#### READING TEXT:

Content starts

While maybe not the most appropriate word to use, we were luckier than most, as our granddaughter is considered to be on the high-functioning end of the spectrum. We did not experience the same behaviors and difficulties that one may see on the more severe side of the spectrum, but her diagnosis did present its own set of challenges, both for her and the family.

I credit our experience with Project Lifesaver for our greater preparedness and ability to overcome these difficulties that we all faced.

Without judgment, it was clear that our son and his wife were not navigating the world of autism as easily as other parents have proven to do. It is a tough job, without a doubt. Parenting is hard without the added challenges autism presents. Though it was not due to a lack of trying, they had difficulties managing her stress and other behaviors, which led to an increase in meltdowns. Her Asperger’s caused her to view the world a little differently than the rest of us, and for her order, routine, and preparation was key.

By this point in time, Jean and I had met, spoke to, and heard stories from countless individuals on the spectrum and their families. We learned what problems they may have faced over their life, and what worked to help overcome them, or at least alleviate some of the difficulties involved. When we took the kids for the weekend, we began making changes in our approach with our granddaughter based on these lessons learned that we had recalled from all of our years with Project Lifesaver, and to our delight, we saw a significant change in her.

We made sure to institute schedules and discuss everything with her in advance, to help prepare her for what was to come. Bedtime was always a trying time, each night – almost certainly, bedtime routinely would turn into a meltdown. A regular occurrence for many households, for sure – but for someone with autism, it was added stress that turned bedtime into something completely unmanageable. So, 30 minutes out, we began a countdown…

“Alright, sweetie – we’re 30 minutes from bedtime.”

“20 minutes! Start wrapping up what you’re doing.”

“15 more minutes!”

“Only 10 minutes until bedtime.”

“5 more minutes until bed – time to start putting your toys away.”

And finally, when we told her it was time for bed, there was no struggle to get her to lie down and go to sleep. We also began discussing the plans for the weekend with the kids in advance, so there were no surprises and to help prepare her for what was to come. Of course, we still ran into meltdowns on the occasion that life prevented us from doing the tasks we had discussed, but those were few and between. But when she knew what to expect, she handled the day much better than she would have otherwise.

Had it not been for Project Lifesaver, our family’s transition into the autism world may not have been so seamless. Sure, autism is much more talked about in recent years than it ever was before, and some research on the internet may have helped somewhere along the lines, but it is the real-life experiences that make all the difference.

Everyone will not encounter a personal stake in any of the conditions we serve, but having that understanding is crucial. That is why Project Lifesaver is a program and not just a device. Building those relationships and experiencing first-hand will create more understanding and a more-inclusive world. Which is a goal, especially during the month of April, that we all strive for.

Autism may make these individuals different, but in no way does autism make them less.

If I am right-handed and you are left-handed, that doesn’t make you wrong. The color of each of our skin may be different, but that doesn’t make any of us any less of a human. So, the difficulties that they encounter because of their autism does not mean that they should be thought less of. It’s time we start seeing the ability instead of the disability.

Despite all the challenges and behavioral issues, our granddaughter is a blessing to our lives, and there is not a thing we would ever think of changing about her. Autism or not, she is perfect to us, and in whichever way she chooses, she will make a lasting impact on the world around her.

Content ends

#### TASK TO COMPLETE:
From the passage above about Project Lifesaver and autism, extract word for word the part that opens with the words containing "I credit our" and closes with "preparation was key.". The items that come next have no connection to the passage above.

(Records from a collection)
Content starts

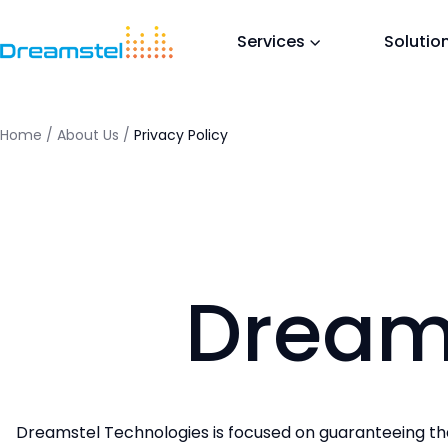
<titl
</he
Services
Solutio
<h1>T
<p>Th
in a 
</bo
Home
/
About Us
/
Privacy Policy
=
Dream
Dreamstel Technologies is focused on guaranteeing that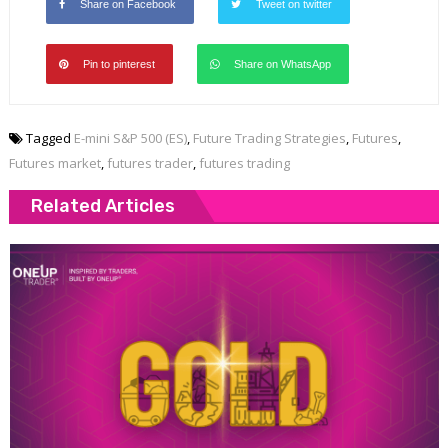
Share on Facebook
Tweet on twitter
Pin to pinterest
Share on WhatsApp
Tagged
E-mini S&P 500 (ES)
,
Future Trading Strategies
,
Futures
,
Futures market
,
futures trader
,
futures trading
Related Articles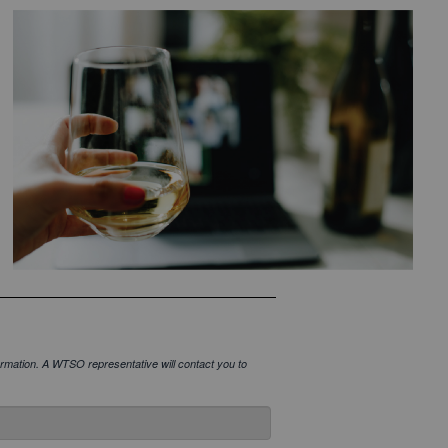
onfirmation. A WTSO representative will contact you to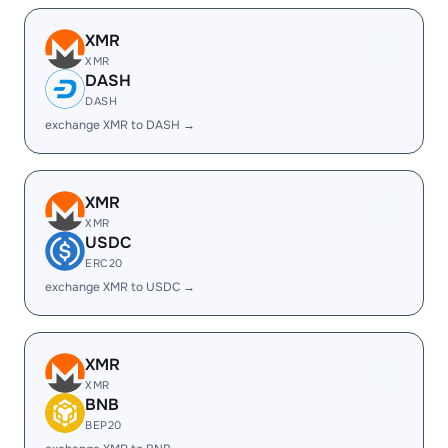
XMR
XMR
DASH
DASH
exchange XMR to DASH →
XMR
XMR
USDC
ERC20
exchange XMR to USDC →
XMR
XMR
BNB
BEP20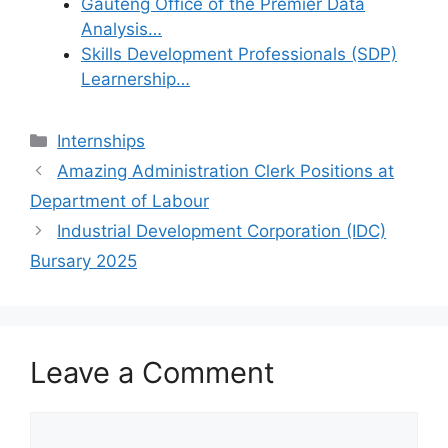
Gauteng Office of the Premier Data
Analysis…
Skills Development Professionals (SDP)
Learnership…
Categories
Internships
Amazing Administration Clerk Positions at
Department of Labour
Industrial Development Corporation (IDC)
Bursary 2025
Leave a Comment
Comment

Content ends

#### SOLUTION:
I credit our experience with Project Lifesaver for our greater preparedness and ability to overcome these difficulties that we all faced.

Without judgment, it was clear that our son and his wife were not navigating the world of autism as easily as other parents have proven to do. It is a tough job, without a doubt. Parenting is hard without the added challenges autism presents. Though it was not due to a lack of trying, they had difficulties managing her stress and other behaviors, which led to an increase in meltdowns. Her Asperger’s caused her to view the world a little differently than the rest of us, and for her order, routine, and preparation was key.